JGSGW Annual Potluck Luncheon: I had to be up early on Sunday to cook for the annual Jewish Genealogy Society of Greater Washington members’ potluck luncheon. I made cold peanut noodles, largely because I had all the ingredients on hand. The event was in downtown Silver Spring and I contemplated metroing there, but decided that it would be an okay drive on a Sunday. And it was, except for the part where I thought I knew where I was going and had to circle around the downtown area to get to the parking garage. Still, I had left plenty of time and it all worked well.
The speaker, Emily Garber, talked about evidence and how you can prove or disprove family lore. She had a couple of interesting examples, e.g. a claim that a Shawnee chief in Ohio was a white man.

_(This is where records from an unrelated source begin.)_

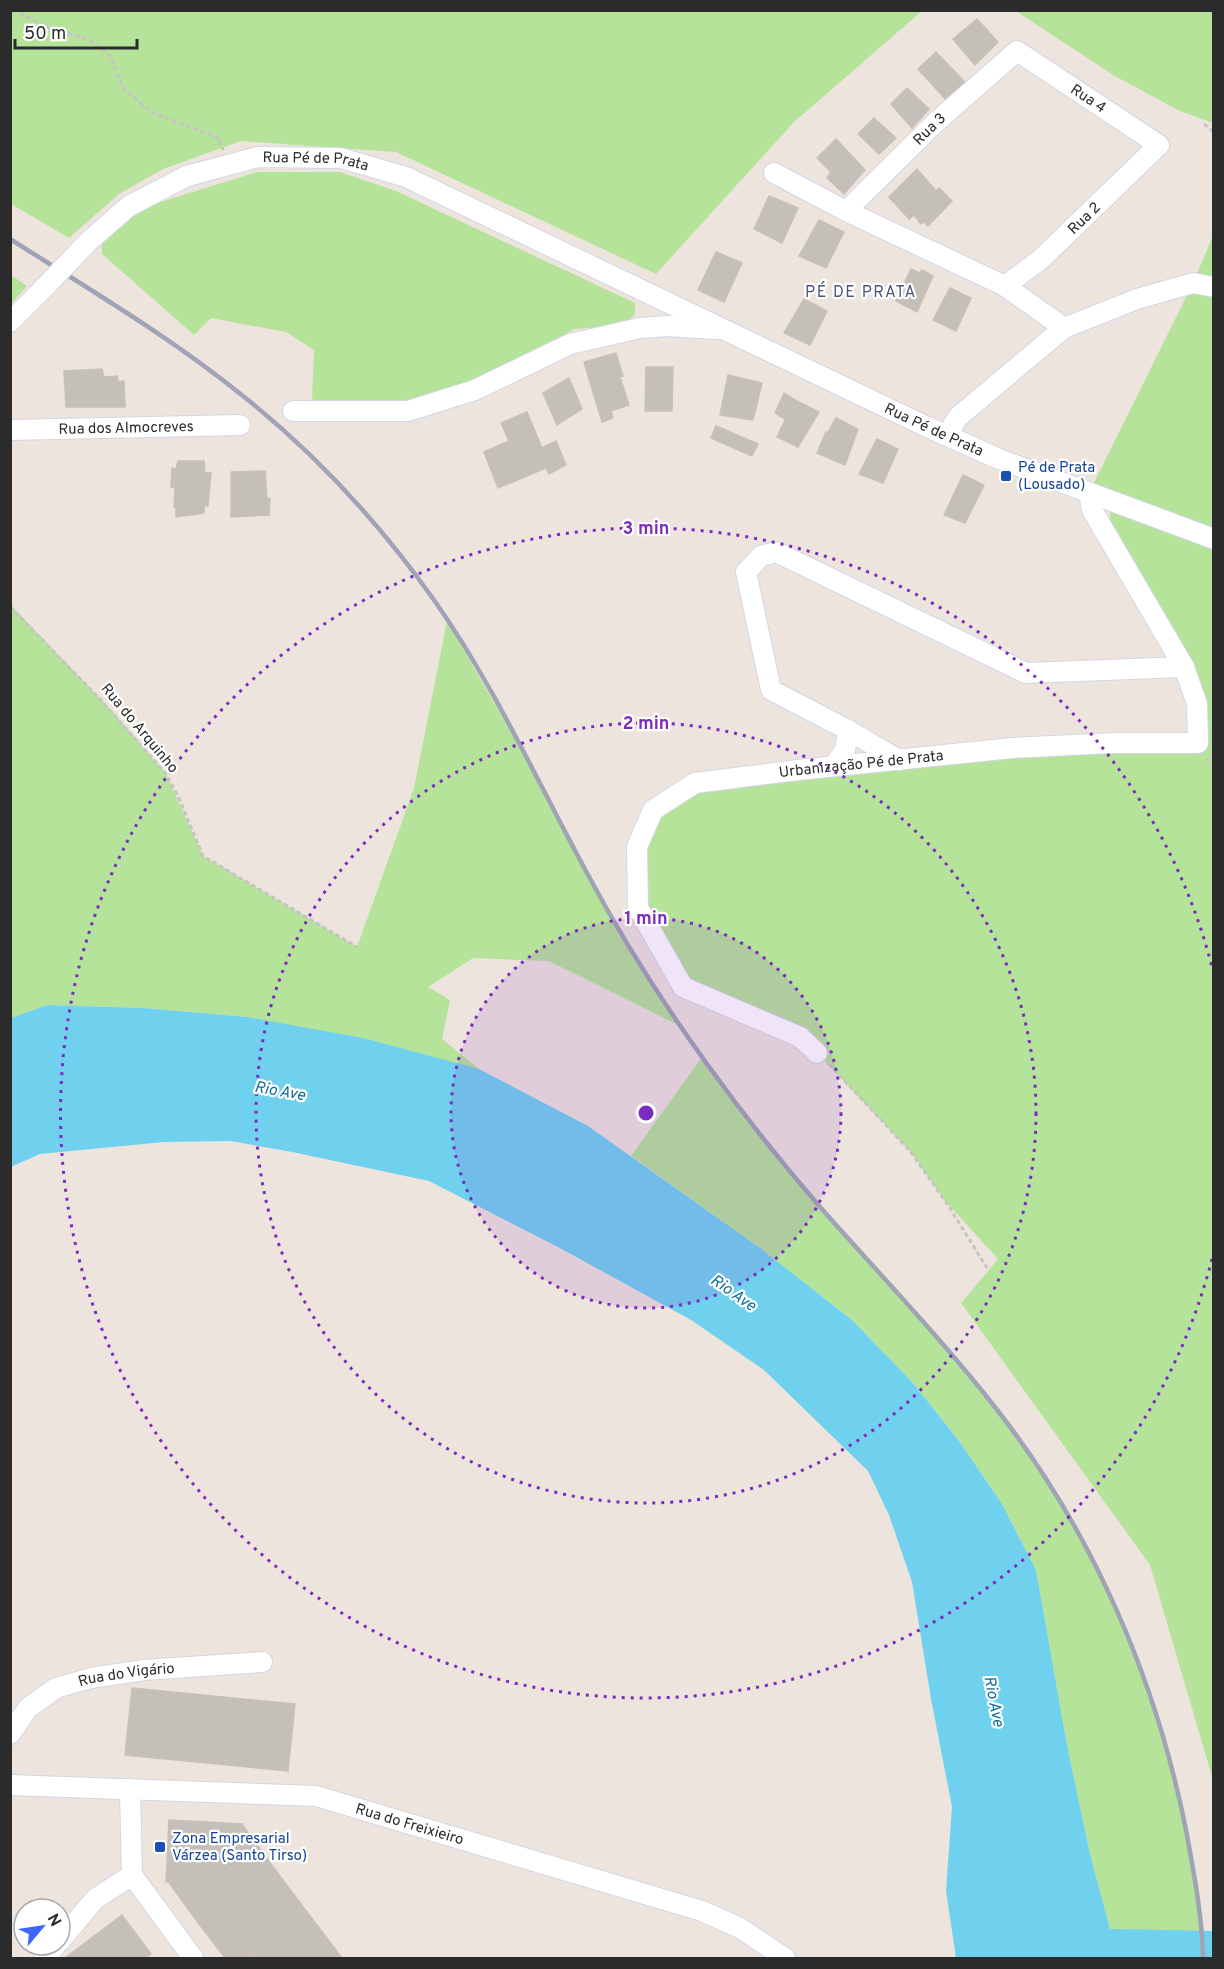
<svg xmlns="http://www.w3.org/2000/svg" width="1224" height="1969" viewBox="0 0 1224 1969" font-family="Overpass,sans-serif">
	<style>
		.green { fill: #b5e399 }
		.water { fill: #70d1ef }
		.lines { fill: none; stroke-linecap: round; stroke-linejoin: round }
		.river { stroke: #70d1ef; stroke-width: 30 }
		.building { fill: #c5bfb9; stroke: #c8c1b6; stroke-width: 1.5 }
		.minor-casing { stroke: #d2d6e4; stroke-width: 22 }
		.path { stroke: #c4c4c4; stroke-width: 3; stroke-dasharray: 4.5 3; stroke-linecap: butt }
		.minor { stroke: #fff; stroke-width: 20 }
		.rail { stroke: #9fa3b5; stroke-width: 4.5 }
		.minor-bridge-casing { stroke: #d2d6e4; stroke-width: 22; stroke-linecap: butt }
		.minor-bridge { stroke: #fff; stroke-width: 20 }
		.ring { fill: none; stroke: #7b2cbf; stroke-width: 3; stroke-dasharray: 3 6 }
		.transit-dot { fill: #1a4fb4; stroke: #fff; stroke-width: 2 }
		.labels { text-anchor: middle; stroke-width: 4.5; stroke-linejoin: round; paint-order: stroke }
		.street-label { font-size: 15px; fill: #2b2b2b; stroke: #fff }
		.transit-label { font-size: 15px; fill: #164399; stroke: #fff; text-anchor: start }
		.neighbourhood-label { font-size: 16px; letter-spacing: 1.5px; fill: #4b557c; stroke: #fff }
		.water-label { font-size: 16px; font-style: italic; fill: #0d709d; stroke: #fff }
		.centre { fill: #7b2cbf; stroke: #fff; stroke-width: 3 }
		.ring-label { font-size: 18px; text-anchor: middle; font-weight: bold; fill: #7b2cbf; stroke: #fff; stroke-width: 4.5; stroke-linejoin: round; paint-order: stroke }
	</style>
	<rect width="100%" height="100%" fill="#ede5dd"/>
	<!-- green -->
	<g class="green">
		<polygon points="11,10 922,10 922,11 794,122 656,274 396,152 241,141 163,169 119,194 69,238 11,204"/>
		<polygon points="1016,11 1213,11 1213,123 1180,111 1113,75"/>
		<polygon points="257,172 340,172 396,191 635,303 635,314 623,326 574,329 475,390 396,404 312,402 314,350 286,332 211,318 194,335 102,254 101,238 151,205"/>
		<polygon points="1213,236 1213,539 1089,493 1193,283"/>
		<polygon points="11,275 27,286 11,304"/>
		<polygon points="1110,510 1213,547 1213,1780 1150,1565 961,1303 998,1259 946,1202 910,1151 817,1053 683,987 638,908 653,810 695,783 1198,743 1197,704 1111,542"/>
		<polygon points="10,604 113,712 166,774 203,856 357,947 414,788 447,621 533,770 610,915 682,1027 549,961 473,958 428,987 450,1000 442,1039 479,1069 247,1017 144,1008 47,1005 11,1018"/>
		<path d="M702,1057C741,1107 778,1158 820,1206C888,1286 964,1360 1025,1447C1107,1564 1160,1698 1187,1838C1195,1876 1201,1914 1203,1952L1114,1944L1090,1854L1067,1745L1036,1570L1002,1504L959,1441L913,1383L852,1320L760,1248L631,1156Z"/>
	</g>
	<!-- water -->
	<polygon class="water" points="47,1005 144,1008 247,1017 363,1038 479,1069 588,1126 760,1248 852,1320 913,1383 959,1441 1002,1504 1036,1570 1067,1745 1090,1854 1114,1944 1117,1958 956,1958 946,1891 952,1807 931,1699 912,1582 889,1515 868,1471 764,1370 691,1320 558,1247 429,1181 292,1152 231,1141 164,1142 40,1154 11,1167 11,1018"/>
	<g class="lines">
		<!-- river -->
		<polyline class="river" points="1079,1946 1114,1944 1214,1946"/>
	</g>
	<!-- building -->
	<g class="building">
		<polygon points="977,19 998,42 975,65 953,39"/>
		<polygon points="936,52 965,82 947,101 918,69"/>
		<polygon points="907,88 929,109 912,128 891,104"/>
		<polygon points="874,118 896,138 879,154 858,134"/>
		<polygon points="836,139 865,170 844,194 827,178 831,172 817,158"/>
		<polygon points="917,169 936,191 939,188 952,201 928,226 924,222 921,224 914,215 909,219 889,197"/>
		<polygon points="769,196 798,208 782,243 754,229"/>
		<polygon points="819,220 844,232 826,268 799,256"/>
		<polygon points="716,252 742,263 724,302 698,290"/>
		<polygon points="911,269 920,273 922,270 933,276 917,312 896,301"/>
		<polygon points="950,288 971,298 956,331 933,320"/>
		<polygon points="804,299 827,311 810,345 784,333"/>
		<polygon points="616,353 623,376 620,377 629,405 611,411 613,418 602,422 584,362"/>
		<polygon points="646,367 673,367 672,411 645,411"/>
		<polygon points="102,369 104,377 117,376 118,382 124,381 125,407 66,407 64,371"/>
		<polygon points="728,375 762,383 753,420 720,415"/>
		<polygon points="569,378 582,409 557,425 543,393"/>
		<polygon points="784,393 795,400 785,419 775,413"/>
		<polygon points="795,400 819,412 798,447 777,437"/>
		<polygon points="527,412 542,448 556,441 566,465 549,474 546,468 498,488 484,452 509,441 501,423"/>
		<polygon points="836,418 858,429 845,465 817,453 826,432 828,432"/>
		<polygon points="716,426 758,444 752,456 711,438"/>
		<polygon points="877,439 898,449 883,483 859,474"/>
		<polygon points="178,461 204,461 205,473 211,473 208,506 204,506 204,513 176,517 176,508 174,507 175,487 171,487 172,468 176,469"/>
		<polygon points="265,471 267,498 270,499 269,515 231,517 231,472"/>
		<polygon points="963,475 984,485 965,523 944,515"/>
		<polygon points="132,1688 295,1704 288,1771 125,1755"/>
		<polygon points="169,1820 242,1824 166,1882"/>
		<polygon points="242,1824 274,1868 199,1924 167,1880"/>
		<polygon points="274,1868 307,1912 244,1958 225,1958 199,1924"/>
		<polygon points="307,1912 342,1958 244,1958"/>
		<polygon points="122,1915 151,1954 145,1958 65,1958"/>
	</g>
	<g class="lines">
		<defs>
			<g id="minor">
				<polyline points="774,173 846,211 1005,286 1064,328"/>
				<path id="s1" d="M846,211L936,122L1017,51L1159,145L1041,259L1005,286"/>
				<path id="s2" d="M89,241L129,206L187,176L258,157L341,158L406,177L923,425L999,459L1214,539"/>
				<polyline points="10,322 42,290"/>
				<polyline points="293,411 408,411 475,390 570,344 640,328 668,326 716,329"/>
				<path id="s3" d="M10,430L240,425"/>
				<polyline points="947,435 958,417 1064,328 1137,299 1193,283 1214,287"/>
				<polyline points="899,760 848,730 771,690 746,572 761,556 776,552 1026,673 1184,667"/>
				<polyline points="834,766 845,750 848,730"/>
				<path id="s4" d="M817,1053L800,1037L683,987L638,908L637,847L653,810L695,783L798,770L1012,748L1113,743H1198L1197,704L1184,667L1092,510L1089,493"/>
				<path id="s5" d="M10,1734L28,1708L56,1688L91,1678L144,1670L262,1662"/>
				<path id="s6" d="M10,1785L316,1796L702,1911L740,1928L785,1958"/>
				<polyline points="130,1789 132,1875 193,1958"/>
				<polyline points="60,1941 95,1899 132,1875"/>
				<polyline points="45,1958 56,1945"/>
			</g>
		</defs>
		<!-- minor casing -->
		<use href="#minor" class="minor-casing"/>
		<!-- path -->
		<g class="path">
			<polyline points="13,10 50,28 89,40 110,56 123,88 151,112 219,138 223,150"/>
			<polyline points="1204,124 1214,132"/>
			<polyline points="10,607 99,698 166,774 178,796 203,856 357,947"/>
			<polyline points="1206,758 1214,768"/>
			<polyline points="829,1064 910,1151 946,1202 987,1268"/>
		</g>
		<!-- minor -->
		<use href="#minor" class="minor"/>
		<!-- rail -->
		<path class="rail" d="M10,239C89,289 170,337 243,396C316,454 380,524 434,600C494,685 537,781 587,873C622,939 663,1003 707,1064C743,1114 781,1162 821,1208C880,1275 943,1340 998,1411C1093,1533 1156,1679 1186,1830C1194,1873 1202,1915 1203,1958"/>
		<defs>
			<polyline id="minor-bridge" points="42,290 89,241"/>
		</defs>
		<!-- minor-bridge casing -->
		<use href="#minor-bridge" class="minor-bridge-casing"/>
		<!-- minor-bridge -->
		<use href="#minor-bridge" class="minor-bridge"/>
	</g>
	<!-- distance rings -->
	<circle cx="646" cy="1113" r="195" fill="#7b2cbf" fill-opacity=".12"/>
	<g class="ring">
		<circle cx="646" cy="1113" r="195"/>
		<circle cx="646" cy="1113" r="390"/>
		<path d="M1212 1259A585 585 0 1 1 1212 967"/>
	</g>
	<!-- markers -->
	<g class="transit-dot">
		<rect x="1000" y="470" width="12" height="12" rx="3"/>
		<rect x="154" y="1841" width="12" height="12" rx="3"/>
	</g>
	<g class="labels">
		<!-- street labels -->
		<g class="street-label">
			<text dy="5" stroke="none"><textPath href="#s1" startOffset="320">Rua 4</textPath></text>
			<text dy="5" stroke="none"><textPath href="#s1" startOffset="117">Rua 3</textPath></text>
			<text dy="5" stroke="none"><textPath href="#s2" startOffset="250">Rua Pé de Prata</textPath></text>
			<text transform="translate(1084 218) rotate(-44)" y="5">Rua 2</text>
			<text dy="5" stroke="none"><textPath href="#s3" startOffset="116">Rua dos Almocreves</textPath></text>
			<text dy="5" stroke="none"><textPath href="#s2" startOffset="928">Rua Pé de Prata</textPath></text>
			<text transform="translate(140 728) rotate(50)" y="5">Rua do Arquinho</text>
			<text dy="5" stroke="none"><textPath href="#s4" startOffset="560">Urbanização Pé de Prata</textPath></text>
			<text dy="5" stroke="none"><textPath href="#s5" startOffset="138">Rua do Vigário</textPath></text>
			<text dy="5" stroke="none"><textPath href="#s6" startOffset="404">Rua do Freixieiro</textPath></text>
		</g>
		<!-- transit labels -->
		<g class="transit-label">
			<text x="1018" y="472">Pé de Prata<tspan x="1018" dy="17">(Lousado)</tspan></text>
			<text x="172" y="1843">Zona Empresarial<tspan x="172" dy="17">Várzea (Santo Tirso)</tspan></text>
		</g>
		<!-- neighbourhood labels -->
		<g class="neighbourhood-label">
			<text x="861" y="297">PÉ DE PRATA</text>
		</g>
		<!-- water labels -->
		<g class="water-label">
			<text transform="translate(280 1090) rotate(10)" y="6">Rio Ave</text>
			<text transform="translate(734 1292) rotate(35)" y="6">Rio Ave</text>
			<text transform="translate(995 1701) rotate(79)" y="6">Rio Ave</text>
		</g>
	</g>
	<circle cx="646" cy="1113" r="9" class="centre"/>
	<g class="ring-label">
		<text x="646" y="534">3 min</text>
		<text x="646" y="729">2 min</text>
		<text x="646" y="924">1 min</text>
	</g>
	<!-- border -->
	<rect width="1224" height="1969" fill="none" stroke="#2b2b2b" stroke-width="24"/>
	<!-- north arrow -->
	<g transform="translate(42 1927) rotate(61)"><circle r="28" fill="#ffffff" stroke="#aaaaaa" stroke-width="1.5"/>
	<path d="M0-4.5L10 22L0 15L-10 22Z" fill="#3c66fa"/>
	<text y="-9" font-size="16" font-weight="bold" text-anchor="middle" fill="#2b2b2b">N</text>
	</g>
	<!-- scale -->
	<path d="M15 39v9h122v-9" fill="none" stroke="#2b2b2b" stroke-width="3"/>
	<text x="24" y="39" font-size="18" fill="#2b2b2b" stroke="#ffffff" stroke-width="4.5" paint-order="stroke">50 m</text>
</svg>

Which gives me an excuse to talk about a particularly ridiculous story in my family. I think the source of this was my great-aunt Bernice, but it is possible someone else told it to my mother, who told it to my brother. Anyway, the claim was that my great-great-grandfather, Berel MAKOWER, lived to be 100 and was murdered on his birthday by Hitler himself. Aside from there not being any evidence that Hitler personally killed anyone, there are two problems with this. Namely, my great-grandmother, Malka Ryfka MAKOWER, married Enoch Ber SZWARCBORT in 1896 and their marriage record (which I have a copy of) says that her father, Berel, was already deceased. And the death certificate of my great-great-grandmother, Byna MAKOWER, from Pultusk in 1909, shows that her husband, Berel, was deceased. So, even though I haven’t found his death certificate, I can be reasonably sure he died long before Hitler came to power. And, while it isn’t impossible that Byna was a lot younger than he was, it seems unlikely he made it to 100.
Movie Night: Monday night, I went to see the new documentary The Spy Behind Home Plate at the Cinema Arts Theatre in Fairfax, followed by a Q&A with the filmmaker, Aviva Kempner. The film is about Moe Berg, who was one of the more interesting Jewish baseball players. He was known for his prowess with languages, which allegedly led someone to say about him that "he knows 12 languages and can’t hit in any of them." More significantly, he became a member of the OSS during World War II. I’ll say more about the movie itself when I do my quarterly rundown. The Q&A was interesting mostly for learning that a major source was archival footage from Princeton from an earlier attempt at making a movie about him. She also emphasized that the OSS deliberately drew people from all walks of life, which was part of the reason for their success. All in all, it was an interesting evening.